Queer Prom: A Second-Chance Dance
The rainbow streamers were strung, the pop ballads were queued, and early arrivals were posing for Polaroid photos.
Queer Prom was off to a good start, but Mary Aquiningoc ’19 was stressed.
“It was a bit of a mess,” Mary says. “I showed up late because I had to make the playlist and all this other stuff. Our treasurer quit an hour before setup. We had to recruit all these random people to help unlock things and get our decorations out. I was just running everywhere.” But then Mary, the inimitable Queer Alliance co-president, got things under control, and people started migrating to the dance floor.

Queer Prom—“Quom”—is a new tradition on campus, now in its second year. Since many LGBTQ students experience some anxiety about their high school proms, Queer Alliance gives them a second chance—without the same high-stakes expectations. On a Saturday evening in March, around 30 students arrived alone or with friends. Some were dressed up, and some weren’t. No one had to worry about pinning a corsage. “It was low-key,” Mary says. “It was all about ‘Let’s go have a good time,’ instead of all the stress that surrounds prom in adolescence. That was nice.”
Mary, who identifies as genderqueer/nonbinary and prefers they/them pronouns, went to “a pretty liberal high school” in San Diego. Even so, at prom, “it was still pretty unheard of to have a same-gender date,” Mary says. “Plus, I think a lot of people don’t figure out their identity until later. For some people that I talked to, Quom was a nice way of exploring that.”
Queer culture on the Puget Sound campus is ever-evolving, and some students new to the scene approach it tentatively. But for Mary, who was raised by same-gender parents, it all feels familiar. “I like to tell people I grew up in a lesbian commune,” Mary says. “All these women were in different places in their lives. Some of them were married to men and realized way down the road what was going on, or they knew early on but faced a lot of hardship to get to a comfortable place. I think getting to see all of that peripherally, and to grow up with it all being normal, was a pretty big gift.”

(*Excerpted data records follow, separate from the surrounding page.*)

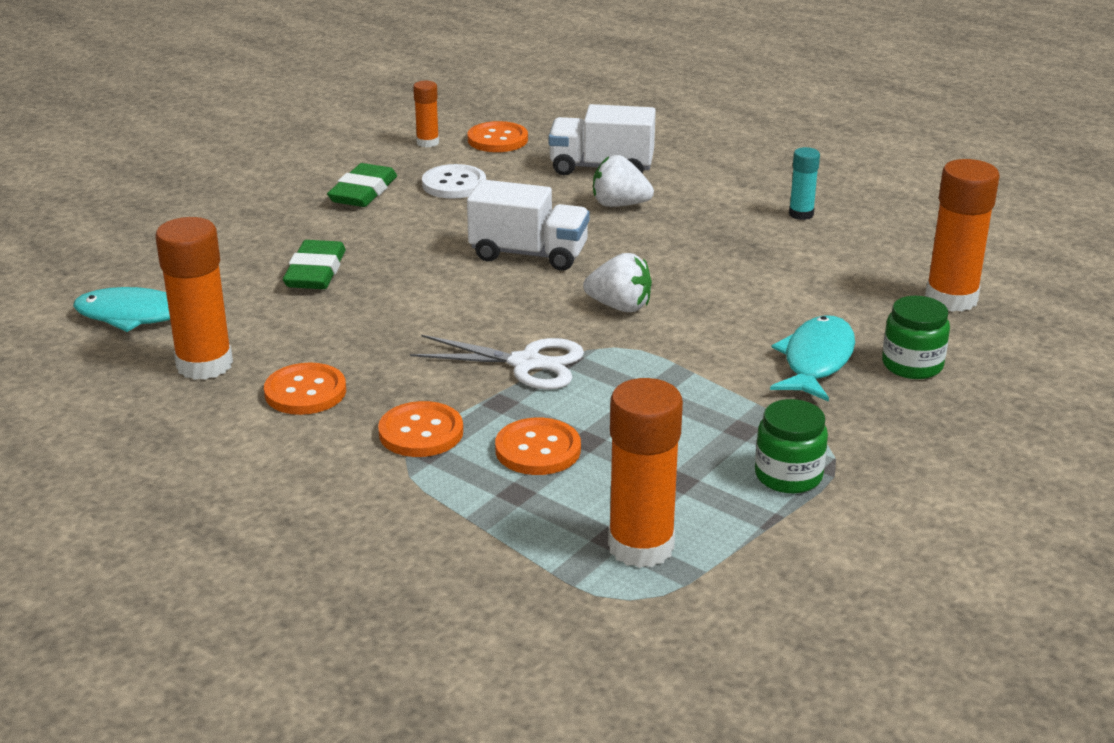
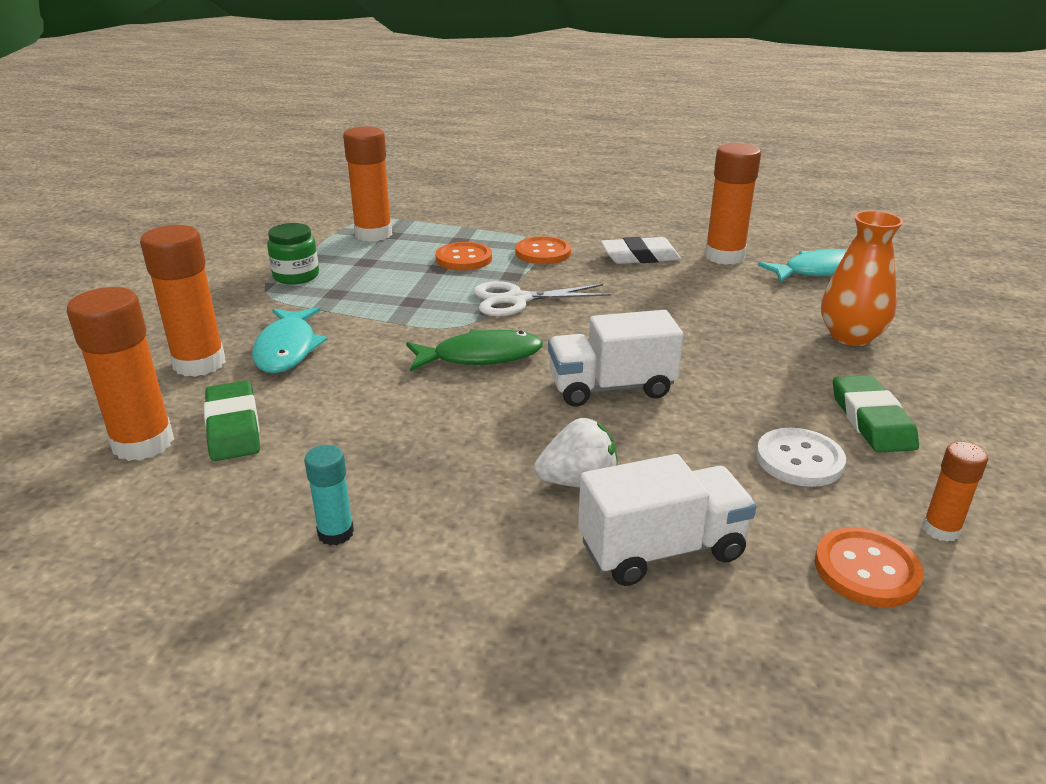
camera: 155 degrees right, 0 degrees up
orange button [264,363,346,415] -> white eraser [601,237,681,264]
green eraser [283,240,346,289] -> green eraser moved to [204,380,260,461]
white strawberry [583,253,652,312] -> green fish [406,329,543,371]
green jar [882,296,950,379] -> orange glue stick [140,225,225,377]
none -> orange vase [821,211,903,346]

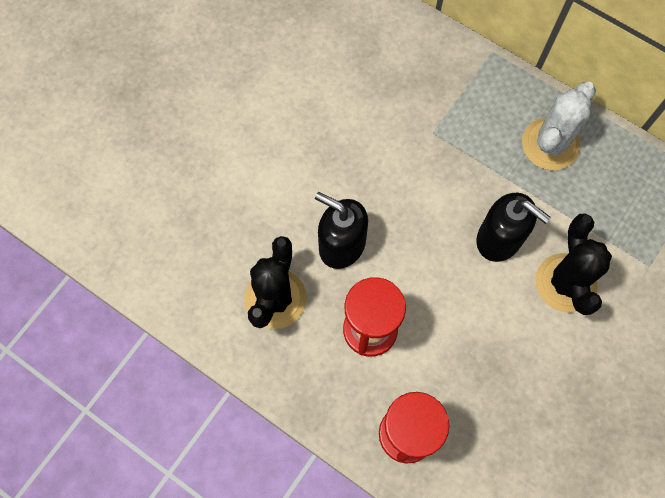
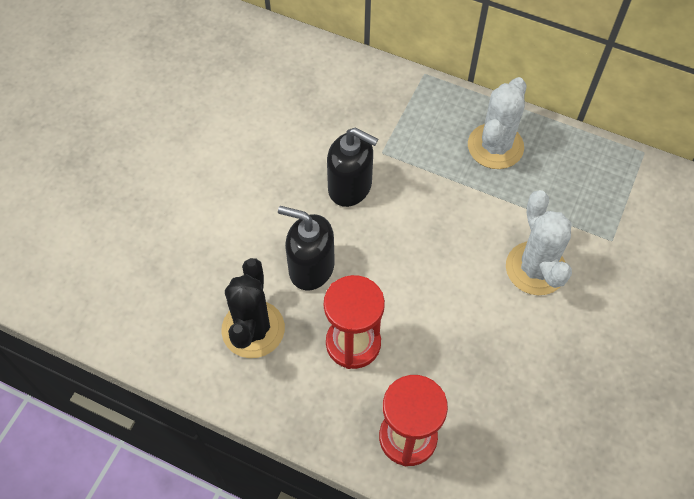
camera: 10 degrees left, 10 degrees down
black soap dispenser [476,193,551,262] -> black soap dispenser moved to [327,128,378,207]
black cactus [536,213,612,315] -> white cactus [506,190,572,295]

But Mary had to be careful when talking to outsiders, so they can still relate to others who grew up in less accepting environments. “I was definitely a loudmouthed kid,” Mary says. “I learned about internalized homophobia through how you have to navigate people’s perceptions of your family.”
Most of Mary’s family is Chamoru—the indigenous people of the Mariana Islands—a culture in which Mary says “extended family is not that different from nuclear family,” which meant navigating another layer of cultural norms. Luckily, Mary says, their parents did most of that work. “It was a really hard time for my mom, trying to get over that hurdle of talking about it with my grandma and having the language to describe everything.”